At EU level, only 27 % of species assessments have a good conservation status, with 63 % having a poor or bad conservation status. Only 6 % of all species have improving trends. Reptiles and vascular plants have the highest proportion of good conservation status. The EU did not meet its 2020 target to improve the conservation status of EU protected species and habitats. At Member State level, a large proportion of assessments show few species with a good conservation status. Agriculture, urban sprawl, forestry and pollution are the pressures on species reported most.

Figure 1. Conservation status of species at EU level, 2013-2018

The Habitats Directive protects 1 389 animal and plant species of Community interest, including endangered, vulnerable, rare and endemic species, or those requiring particular attention. The directive outlines requirements for their protection and sustainable use. EU Member States report on the conservation status and trends of those species every 6 years. 
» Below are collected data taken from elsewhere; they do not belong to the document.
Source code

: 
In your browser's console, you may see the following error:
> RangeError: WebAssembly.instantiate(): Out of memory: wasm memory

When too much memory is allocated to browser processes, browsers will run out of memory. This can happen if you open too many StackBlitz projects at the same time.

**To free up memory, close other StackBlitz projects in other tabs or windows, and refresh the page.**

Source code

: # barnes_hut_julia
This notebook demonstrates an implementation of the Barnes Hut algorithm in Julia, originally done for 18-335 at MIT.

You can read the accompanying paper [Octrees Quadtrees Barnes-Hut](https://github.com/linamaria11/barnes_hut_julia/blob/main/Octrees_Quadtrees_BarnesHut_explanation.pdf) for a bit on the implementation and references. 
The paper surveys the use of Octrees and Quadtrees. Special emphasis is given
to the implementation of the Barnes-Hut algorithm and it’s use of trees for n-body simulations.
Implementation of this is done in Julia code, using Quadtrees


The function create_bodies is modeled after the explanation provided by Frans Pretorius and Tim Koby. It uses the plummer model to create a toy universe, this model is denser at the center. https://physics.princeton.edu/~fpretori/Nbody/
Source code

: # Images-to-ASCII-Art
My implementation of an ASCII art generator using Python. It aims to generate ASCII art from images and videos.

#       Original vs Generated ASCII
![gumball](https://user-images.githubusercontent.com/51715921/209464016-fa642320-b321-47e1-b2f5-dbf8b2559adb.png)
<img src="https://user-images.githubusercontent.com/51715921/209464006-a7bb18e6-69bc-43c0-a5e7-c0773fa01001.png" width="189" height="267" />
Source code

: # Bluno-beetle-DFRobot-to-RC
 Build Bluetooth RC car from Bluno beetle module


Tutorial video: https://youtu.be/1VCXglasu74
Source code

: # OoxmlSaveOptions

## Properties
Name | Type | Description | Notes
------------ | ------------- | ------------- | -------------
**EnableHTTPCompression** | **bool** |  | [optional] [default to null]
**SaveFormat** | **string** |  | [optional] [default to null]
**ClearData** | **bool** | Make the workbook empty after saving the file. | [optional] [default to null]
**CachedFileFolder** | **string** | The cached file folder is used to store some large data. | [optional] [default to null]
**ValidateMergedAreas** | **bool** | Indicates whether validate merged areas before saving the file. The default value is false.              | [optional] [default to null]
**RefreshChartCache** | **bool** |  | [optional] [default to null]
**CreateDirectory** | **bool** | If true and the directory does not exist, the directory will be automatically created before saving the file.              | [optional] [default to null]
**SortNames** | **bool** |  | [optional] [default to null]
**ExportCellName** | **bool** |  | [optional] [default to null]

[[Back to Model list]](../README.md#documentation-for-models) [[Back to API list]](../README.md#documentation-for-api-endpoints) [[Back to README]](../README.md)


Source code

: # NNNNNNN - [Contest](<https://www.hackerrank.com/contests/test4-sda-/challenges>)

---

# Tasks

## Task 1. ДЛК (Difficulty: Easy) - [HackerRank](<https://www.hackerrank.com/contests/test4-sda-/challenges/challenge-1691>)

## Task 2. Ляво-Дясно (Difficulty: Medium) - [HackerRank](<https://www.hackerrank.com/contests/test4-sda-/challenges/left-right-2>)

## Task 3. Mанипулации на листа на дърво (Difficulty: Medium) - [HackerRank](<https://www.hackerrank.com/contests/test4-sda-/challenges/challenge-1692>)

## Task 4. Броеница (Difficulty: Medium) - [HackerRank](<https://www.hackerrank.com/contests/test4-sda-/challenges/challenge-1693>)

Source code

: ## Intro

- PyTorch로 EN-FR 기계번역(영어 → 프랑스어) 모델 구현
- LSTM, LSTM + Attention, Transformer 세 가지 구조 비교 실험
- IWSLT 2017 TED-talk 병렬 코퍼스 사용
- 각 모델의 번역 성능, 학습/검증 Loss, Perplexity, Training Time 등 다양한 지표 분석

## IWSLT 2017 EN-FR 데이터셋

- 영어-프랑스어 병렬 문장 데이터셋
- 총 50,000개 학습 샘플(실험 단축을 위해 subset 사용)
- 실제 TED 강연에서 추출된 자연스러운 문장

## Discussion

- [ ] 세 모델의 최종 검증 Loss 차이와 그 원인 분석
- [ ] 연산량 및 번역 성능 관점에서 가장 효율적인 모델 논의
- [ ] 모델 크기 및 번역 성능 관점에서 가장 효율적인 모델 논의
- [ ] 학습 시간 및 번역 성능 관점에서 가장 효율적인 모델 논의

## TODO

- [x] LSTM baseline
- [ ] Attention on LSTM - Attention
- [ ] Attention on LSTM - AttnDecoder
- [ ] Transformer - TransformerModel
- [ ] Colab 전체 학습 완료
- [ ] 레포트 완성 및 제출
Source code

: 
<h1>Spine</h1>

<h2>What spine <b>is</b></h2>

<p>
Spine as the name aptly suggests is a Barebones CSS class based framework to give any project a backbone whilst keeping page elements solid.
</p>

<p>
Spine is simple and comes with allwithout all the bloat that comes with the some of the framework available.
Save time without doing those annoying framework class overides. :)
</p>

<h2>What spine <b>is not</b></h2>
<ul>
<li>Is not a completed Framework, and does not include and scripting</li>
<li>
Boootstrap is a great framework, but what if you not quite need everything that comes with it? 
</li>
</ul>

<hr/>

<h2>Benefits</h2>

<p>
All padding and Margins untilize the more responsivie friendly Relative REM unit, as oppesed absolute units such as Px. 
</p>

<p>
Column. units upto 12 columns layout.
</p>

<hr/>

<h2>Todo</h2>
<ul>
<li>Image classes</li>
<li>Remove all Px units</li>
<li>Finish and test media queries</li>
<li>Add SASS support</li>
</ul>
Figure 1 shows the results of 2 825 assessments of the conservation status of species at EU level for the period 2013-2018. Only 27 % of species assessments have a good conservation status and 63 % indicate an unfavourable conservation status: 42 % poor and 21 % bad. The trends indicate that only 6 % of species with an unfavourable conservation status show improvement, while 35 % continue to deteriorate at EU level (for more information see EEA, 2020f).

The species groups with the highest proportion of good conservation status are reptiles and vascular plants, with 40 % and 36 %, respectively. Except for mammals, fish and non-vascular plants (10 %, 9 % and 6 %, respectively), improvements in unfavourable conservation status for other species are below 5 %. More effective conservation efforts are needed, especially for molluscs and fish, each with around 30 % of species with a bad conservation status. (for more information about other species groups see EEA, 2020f).

Across terrestrial biogeographical regions, the proportion of species assessments showing a good conservation status is highest in the Steppic region (43 %) and lowest in the Atlantic region (19 %).

Results of reporting under the Habitats Directive are also used to assess progress made towards targets 1 and 3 of the EU Biodiversity strategy to 2020. Target 1 — to improve the conservation status of EU protected species and habitats by 2020 — was not reached for species, with a 2 % gap remaining. Moreover, a high share of species assessments show further deteriorating trends. Target 3 was to optimise the benefits of agriculture and forestry for biodiversity. Analysis of grassland species assessments shows a mixed picture: only 5 % of grassland species show an improving conservation status, but also with a lower share of deteriorating trends than other groups. The EEA publishes more about progress towards achieving these targets.

Figure 2. Conservation status of species at Member State level, 2013-2018

Member State reporting shows that there is significant variation in the conservation status of species across territories (Figure 2). Cyprus, Ireland, Estonia and Malta reported the largest proportions (over 50 %) of species assessments showing a good conservation status. Animals account for nearly 80 % of species showing improvements in status and/or trends and plants account for 20 %. Belgium, Denmark, Estonia and Luxembourg report the highest proportions (over 20 %) of species with improving trends, Cyprus is the only Member State that did not report a single deteriorating trend, however, unknown assessments exceed 75 %. Several Member States did not indicate any species assessment with improving trends (Bulgaria, Malta and Slovenia). For more information, see EEA (2020d).

Member States also report on pressures on and threats to species and habitats. Overall, agriculture is the most frequently reported pressure, representing 21 % of all pressures reported, with both the abandonment of grasslands and the intensification of their use having a particularly big impact on pollinator species, for example. Other key pressures are urbanisation, forestry and pollution. The EEA publishes information on the main pressures and how they are addressed.